Le fait que Paul le circoncit avant qu'ils se missent en route ne signifie pas nécessairement que l'apôtre eût atténué son point de vue radical sur la question, car bien que le père de Timothée fût Grec, sa mère était Juive. Aussi, Paul put-il faire cette généreuse concession aux pratiques religieuses des Juifs, sans que son plaidoyer en faveur du droit des païens d'être exemptés du rite fût trahi (voir 16:1–3).
En passant par les diverses villes, probablement sans y prêcher, les apôtres distribuèrent des copies de la lettre envoyée par l'église de Jérusalem. Cette lettre, qui contenait des décisions à « observer », affirmait la liberté des chrétiens d'origine païenne de ne pas se soumettre entièrement à la loi juive, et elle énumérait les règles qui s'appliquaient à eux. Le voyage de Paul semble avoir été très réussi, car nous lisons qu'il traversa la Phrygie et la Galatie, et que « les Églises se fortifiaient dans la foi, et augmentaient en nombre de jour en jour » (v. 5). Mais il était désireux de porter son message encore plus loin.

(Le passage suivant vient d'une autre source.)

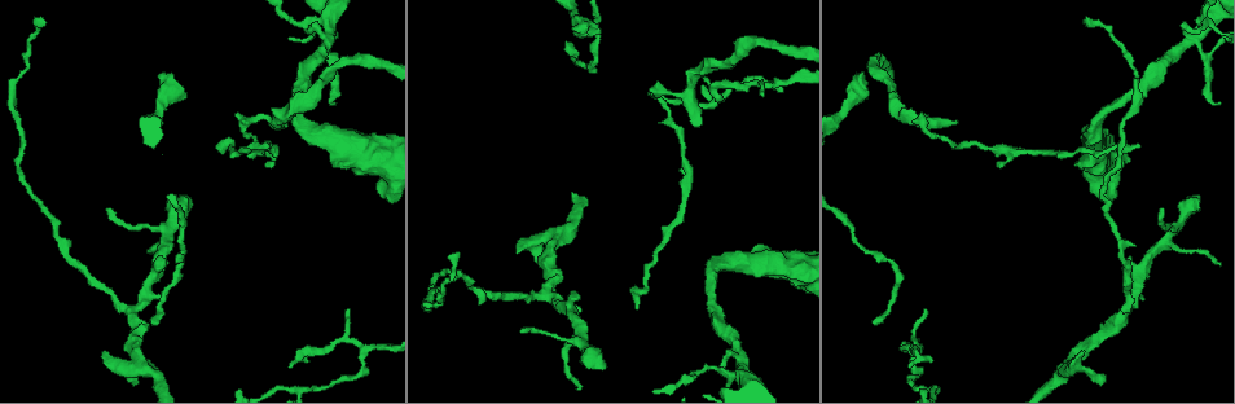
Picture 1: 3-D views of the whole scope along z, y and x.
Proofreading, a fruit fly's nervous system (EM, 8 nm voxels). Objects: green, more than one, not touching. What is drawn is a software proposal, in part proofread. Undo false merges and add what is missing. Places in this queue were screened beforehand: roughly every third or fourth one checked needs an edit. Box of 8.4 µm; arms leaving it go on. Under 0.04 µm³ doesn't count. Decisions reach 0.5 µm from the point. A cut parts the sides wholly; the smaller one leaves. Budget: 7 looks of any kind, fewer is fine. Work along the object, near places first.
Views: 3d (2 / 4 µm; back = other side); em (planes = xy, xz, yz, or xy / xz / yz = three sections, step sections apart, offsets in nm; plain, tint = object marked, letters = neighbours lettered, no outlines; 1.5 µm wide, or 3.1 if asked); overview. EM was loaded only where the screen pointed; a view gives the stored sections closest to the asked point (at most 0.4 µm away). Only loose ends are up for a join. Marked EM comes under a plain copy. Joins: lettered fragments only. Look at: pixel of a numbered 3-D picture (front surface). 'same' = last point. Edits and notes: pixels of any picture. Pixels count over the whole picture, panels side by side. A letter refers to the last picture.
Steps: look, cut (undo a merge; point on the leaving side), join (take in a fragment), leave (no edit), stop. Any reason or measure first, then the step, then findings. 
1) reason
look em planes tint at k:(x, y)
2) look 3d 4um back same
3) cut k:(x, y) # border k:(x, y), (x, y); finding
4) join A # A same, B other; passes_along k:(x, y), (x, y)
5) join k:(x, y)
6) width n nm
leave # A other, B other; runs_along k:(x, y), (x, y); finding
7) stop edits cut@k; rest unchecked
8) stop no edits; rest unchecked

free end
look 3d 4um at 1:(581, 309)

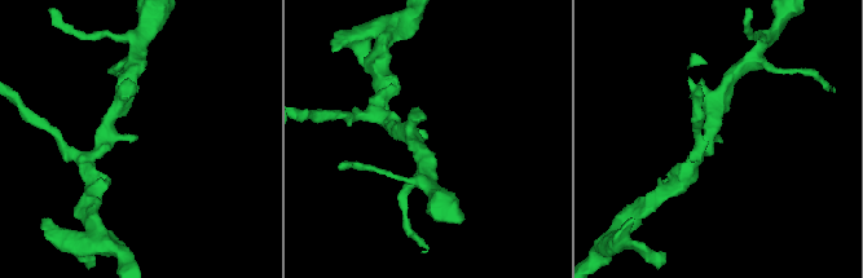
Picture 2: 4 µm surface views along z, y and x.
arm_widths 190, 200 nm; need the tissue
look em planes letters at 2:(716, 137)

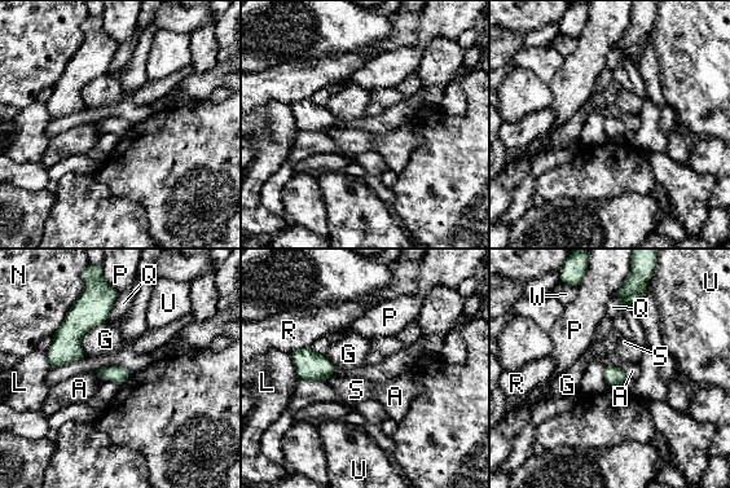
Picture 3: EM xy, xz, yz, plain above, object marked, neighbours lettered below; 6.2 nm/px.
width 110 nm
leave # A other, G other, L other, N other, P other, Q other, R other, S other, U other, W other; no lettered fragment goes on from it

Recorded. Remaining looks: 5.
look 3d 4um at 1:(1103, 376)

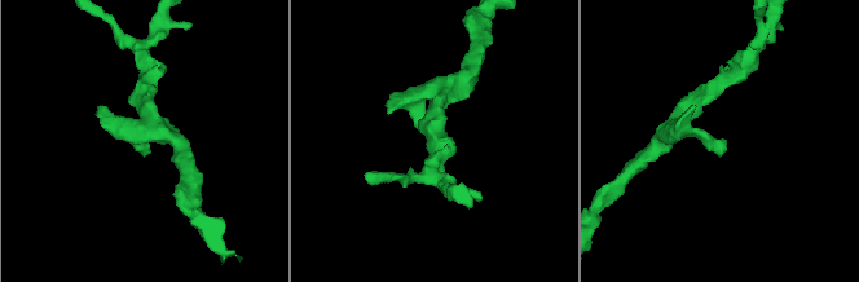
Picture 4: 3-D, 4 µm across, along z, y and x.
now the EM
look em xy step 4 tint at 4:(726, 146)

Le premier mouvement de Paul fut d'aller en direction de l'ouest à partir d'Antioche, dans la province connue sous le nom d'Asie, mais on nous dit que le Saint-Esprit lui interdit d'y aller. Aussi, se tournant vers le nord, les trois missionnaires s'approchèrent de la région de Mysie, afin de prêcher en Bithynie, mais de nouveau « l'Esprit » annula leurs plans. Enfin, ils atteignirent Troas, port maritime actif situé sur la côte de la mer Égée. (Voir v. 6–8.)
Deux fois, à intervalle rapproché, l'itinéraire qu'ils s'étaient fixé leur avait été fermé par un message divin. Il apparaissait de plus en plus clairement que leurs pas étaient sûrement dirigés vers l'accomplissement d'une mission spéciale. Tel était bien le cas, car, tandis que Paul était à Troas, il vit en rêve un homme qui lui dit: « Passe en Macédoine, secours-nous ! » (v. 9). Paul avait enfin sa réponse; en fait, l'apôtre et ses compagnons prirent cet appel comme venant directement du ciel, « concluant, écrit Luc, que le Seigneur nous appelait à y annoncer la bonne nouvelle » (v. 10).

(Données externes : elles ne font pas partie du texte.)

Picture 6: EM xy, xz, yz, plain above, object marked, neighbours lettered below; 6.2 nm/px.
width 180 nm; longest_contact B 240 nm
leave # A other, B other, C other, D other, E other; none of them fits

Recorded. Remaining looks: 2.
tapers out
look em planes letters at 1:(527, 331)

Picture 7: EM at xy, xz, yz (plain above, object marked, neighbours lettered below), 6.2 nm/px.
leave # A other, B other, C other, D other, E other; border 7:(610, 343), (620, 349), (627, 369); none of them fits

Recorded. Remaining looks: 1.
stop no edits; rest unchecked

Il semblerait que Luc, l'auteur des Actes et du troisième Évangile, s'était joint récemment au groupe des missionnaires, car c'est là le premier verset des Actes dans lequel on utilise « nous ». Cela laisserait supposer que l'auteur lui-même prit part aux voyages de Paul. La tradition dit que Luc venait d'Antioche. L'une des possibilités serait que ce fût Antioche de Pisidie, puisque ses écrits montrent qu'il connaissait bien la région. Paul n'avait que récemment quitté cette ville. Luc se joignit peut-être à lui, ou alors il le suivit jusqu'à Troas. De toutes manières, Paul avait maintenant trois compagnons: Silas, plus Timothée et Luc.
La traversée de la mer Égée par Paul et ses amis revêtait une importance historique considérable. Pour la première fois, apparemment, un apôtre allait mettre pied sur le sol européen. L'évangélisation de l'Occident allait commencer pour tout de bon.